Dutch art critic and art historian

Dominic van den Boogerd (*1959) is a Dutch art critic and art historian situated in Amsterdam.

Van den Boogerd has been active as an art critic since 1983. From 1993 to 1995, he was chief editor of Metropolis M. He also published articles in trendy art magazines such as the Dutch HP/De Tijd, the international art magazine Parkett, the London frieze magazine, the Belgian art magazine De Witte Raaf, the U.S. non-profit art magazine Art Papers, and the Stedelijk Museum Bulletin.

Furthermore, Van den Boogerd is co-author of a book on the South African born Dutch artist Marlene Dumas (1999). In the Survey chapter, for instance, he examines Dumas's work in relation to a range of conceptual legacies in depictions of the human figure.

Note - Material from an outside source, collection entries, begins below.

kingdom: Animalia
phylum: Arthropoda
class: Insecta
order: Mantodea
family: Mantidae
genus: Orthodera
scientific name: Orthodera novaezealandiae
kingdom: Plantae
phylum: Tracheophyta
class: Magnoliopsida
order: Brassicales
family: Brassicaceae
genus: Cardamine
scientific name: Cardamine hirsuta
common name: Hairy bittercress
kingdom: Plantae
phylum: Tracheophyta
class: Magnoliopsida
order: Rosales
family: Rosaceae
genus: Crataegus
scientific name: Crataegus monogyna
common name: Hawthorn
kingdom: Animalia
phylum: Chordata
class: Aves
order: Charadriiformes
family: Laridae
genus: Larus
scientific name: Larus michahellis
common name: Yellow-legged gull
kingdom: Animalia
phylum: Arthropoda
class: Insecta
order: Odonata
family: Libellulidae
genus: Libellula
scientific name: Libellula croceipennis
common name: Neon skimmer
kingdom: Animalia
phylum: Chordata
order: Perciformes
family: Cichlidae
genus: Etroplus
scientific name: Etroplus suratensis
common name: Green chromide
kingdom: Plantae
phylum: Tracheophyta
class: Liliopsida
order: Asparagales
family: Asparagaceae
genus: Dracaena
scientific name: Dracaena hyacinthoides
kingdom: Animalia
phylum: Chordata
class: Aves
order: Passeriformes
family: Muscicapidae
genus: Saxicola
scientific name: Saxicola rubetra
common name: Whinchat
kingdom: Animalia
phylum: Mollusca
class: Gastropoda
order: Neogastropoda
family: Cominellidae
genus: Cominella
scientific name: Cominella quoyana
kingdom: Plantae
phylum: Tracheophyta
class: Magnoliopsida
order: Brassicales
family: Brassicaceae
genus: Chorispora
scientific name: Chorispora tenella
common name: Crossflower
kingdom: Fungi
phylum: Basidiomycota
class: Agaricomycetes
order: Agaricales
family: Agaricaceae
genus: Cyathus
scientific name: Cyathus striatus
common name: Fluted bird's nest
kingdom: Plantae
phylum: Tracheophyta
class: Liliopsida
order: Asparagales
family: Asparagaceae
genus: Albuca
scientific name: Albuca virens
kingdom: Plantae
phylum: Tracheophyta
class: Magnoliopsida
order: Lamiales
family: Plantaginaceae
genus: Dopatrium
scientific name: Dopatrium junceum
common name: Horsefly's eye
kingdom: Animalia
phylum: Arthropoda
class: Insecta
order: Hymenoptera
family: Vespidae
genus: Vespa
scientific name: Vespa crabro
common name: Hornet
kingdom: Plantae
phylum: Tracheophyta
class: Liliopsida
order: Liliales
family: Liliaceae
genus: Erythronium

Van den Boogerd was also guest lecturer at the Fachhochschule für Kunst und Gestaltung, Bern, and at the Institute of Technology/Fine Arts, Dublin. In 1995 he was appointed director of De Ateliers program for artists in Amsterdam.

==Select publications==
- Anton Henning: Superpassing surplus. Tilburg, 2002.
- Didier Vermeiren: Collection de solides. Eindhoven, 2003.
- Blue Tuesdays: De Ateliers 1963-2003. Amsterdam, 2004.
- Marlene Dumas. Second edition. London: Phaidon, 2009.
- New Tribal Labyrinth. Published on the occasion of the dual exhibition Manufactuur / Slave City, November 2012 - February 2013 at Grimm Gallery in Amsterdam. Amsterdam 2014.